Scottish innovators can claim credit for inventing everything from penicillin to the rainmac. These discoveries have changed the world and, as we look to the future, I want Scotland to lead the race for the next game-changing discovery.
Today marks the official opening of the Higgs Centre for Innovation in the heart of Edinburgh. It will be part of the hugely successful UK Astronomy Technology Centre that has created many of the world’s major telescopes, and whose world-leading scientists have been instrumental in answering questions around the origins of planets and galaxies.
The new centre will offer start-up businesses direct access to experts in space technology and big data. Up to 12 companies will be based in the Centre which will be home to state of the art facilities such as laboratories, working spaces and a Business Incubation Centre.
Space technology supports a massive £250 billion of wider business activity across the UK – from telecommunications to meteorology. The space sector in Scotland is rapidly growing, and Glasgow is now building more satellites than any other European city. Scotland is also in the race to host the first UK spaceport that will give us the potential to launch satellites into space. The new space port could launch satellites which will have the ability to monitor anything from climate change to the spread of tropical diseases. And it will create high-skilled jobs in the city. There is so much potential in big data and space technology, and the government is committed to furthering our expertise in these sectors. In April we published the Artificial Intelligence Sector Deal, a joint plan by government and businesses to invest almost £1 billion together, making clear our ambitions to create an economy that seizes the opportunities of AI and big data.
As part of our modern Industrial Strategy, we’re committed to increase the amount of R&D done in the UK from 1.7 per cent of GDP today to 2.4 per cent in 2027. We want to become the most innovative economy in the world and be the best place to start and grow a business, and new facilities like the Higgs Centre will help us achieve this.
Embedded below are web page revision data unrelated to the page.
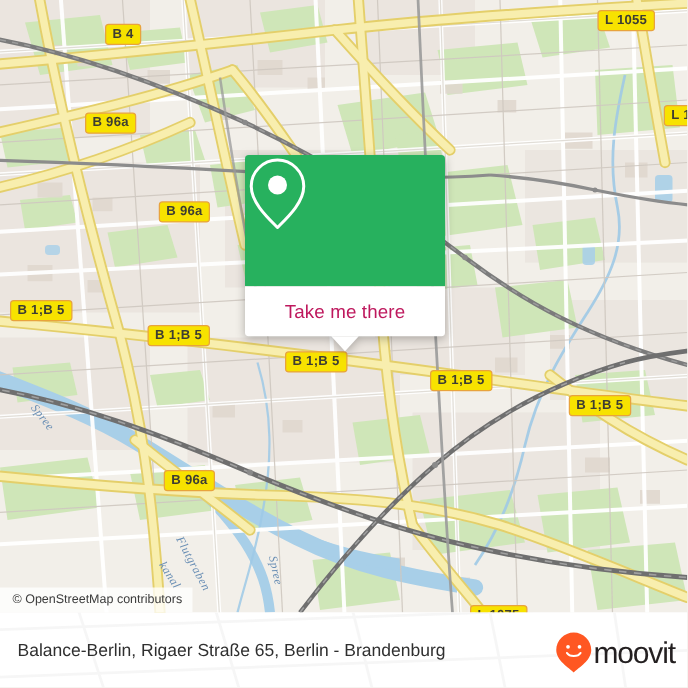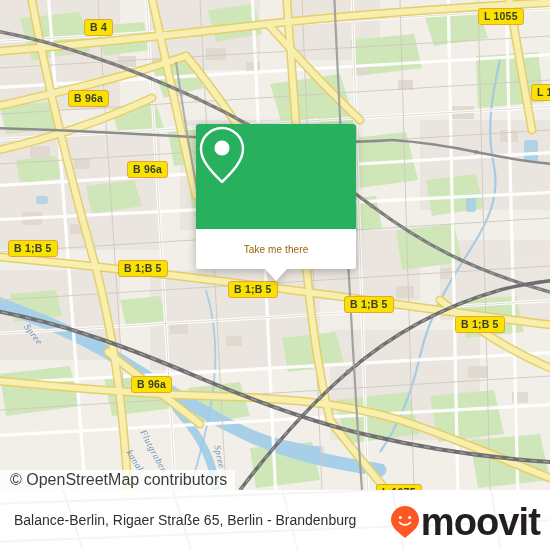--- a/index.html
+++ b/index.html
@@ -53,36 +53,36 @@
     display:flex;align-items:center;justify-content:center;
   }
   .callout-bottom{
     background:#ffffff;
     height:40px;
     border-radius:0 0 3px 3px;
     display:flex;align-items:center;justify-content:center;
     position:relative;
   }
   .callout-label{
-    font-size:10px;color:#a16207;letter-spacing:.1px;
+    font-size:15px;color:#be185d;letter-spacing:.1px;
   }
   .callout-tail{
     position:absolute;left:50%;margin-left:-11px;bottom:-12px;
     width:0;height:0;
     border-left:11px solid transparent;
     border-right:11px solid transparent;
     border-top:12px solid #ffffff;
   }
 
   
   .attrib{
     position:absolute;left:0;bottom:0;
     background:rgba(255,255,255,.78);
     color:#3c3c3c;
-    font-size:16px;
+    font-size:10px;
     padding:3px 8px 3px 10px;
     line-height:14px;
     white-space:nowrap;
   }
 
   
   .footer{
     position:absolute;left:0;top:490px;width:550px;height:60px;
     background:#ffffff;
     display:flex;align-items:center;
@@ -94,22 +94,22 @@
   .footer-text{
     position:relative;
     font-size:14px;color:#2f2f2f;line-height:19px;
     max-width:400px;z-index:2;
   }
   .footer-logo{
     position:absolute;right:10px;top:50%;margin-top:-15px;
     display:flex;align-items:center;z-index:2;
   }
   .moovit-word{
-    font-size:38px;color:#231f20;letter-spacing:-.9px;
-    margin-left:1px;line-height:29px;font-weight:bold;
+    font-size:24px;color:#231f20;letter-spacing:-.9px;
+    margin-left:1px;line-height:29px;font-weight:normal;
   }
 </style>
 </head>
 <body>
 
 <div class="screen">
 
   <div class="map">
     <svg width="550" height="490" viewBox="0 0 550 490">
       <defs>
The recent establishment of UK Research and Innovation (UKRI) will help deliver excellent research in all four nations and help make sure this research brings real world benefits. It will also be responsible for our Industrial Strategy Challenge Fund, a £1.7 billion investment over four years in technologies that will transform existing industries whilst creating new ones.
UKRI is already tapping into the expertise based in Scotland. Only last month we announced a ground-breaking research programme with the US to investigate the Thwaites Glacier in Antarctica, and what impact its ice loss will have on global sea levels with the UK lead for one of the projects based at Scotland’s own St Andrews University.
Supporting innovation excellence across Scotland and the rest of the UK is central to our Industrial Strategy. The soon-to-launch Strength in Places Fund will see investment which can help local areas grow their economy across Scotland, and I look forward to seeing how much of a fundamental role science and innovation will play in Scotland, building a Britain truly fit for the future.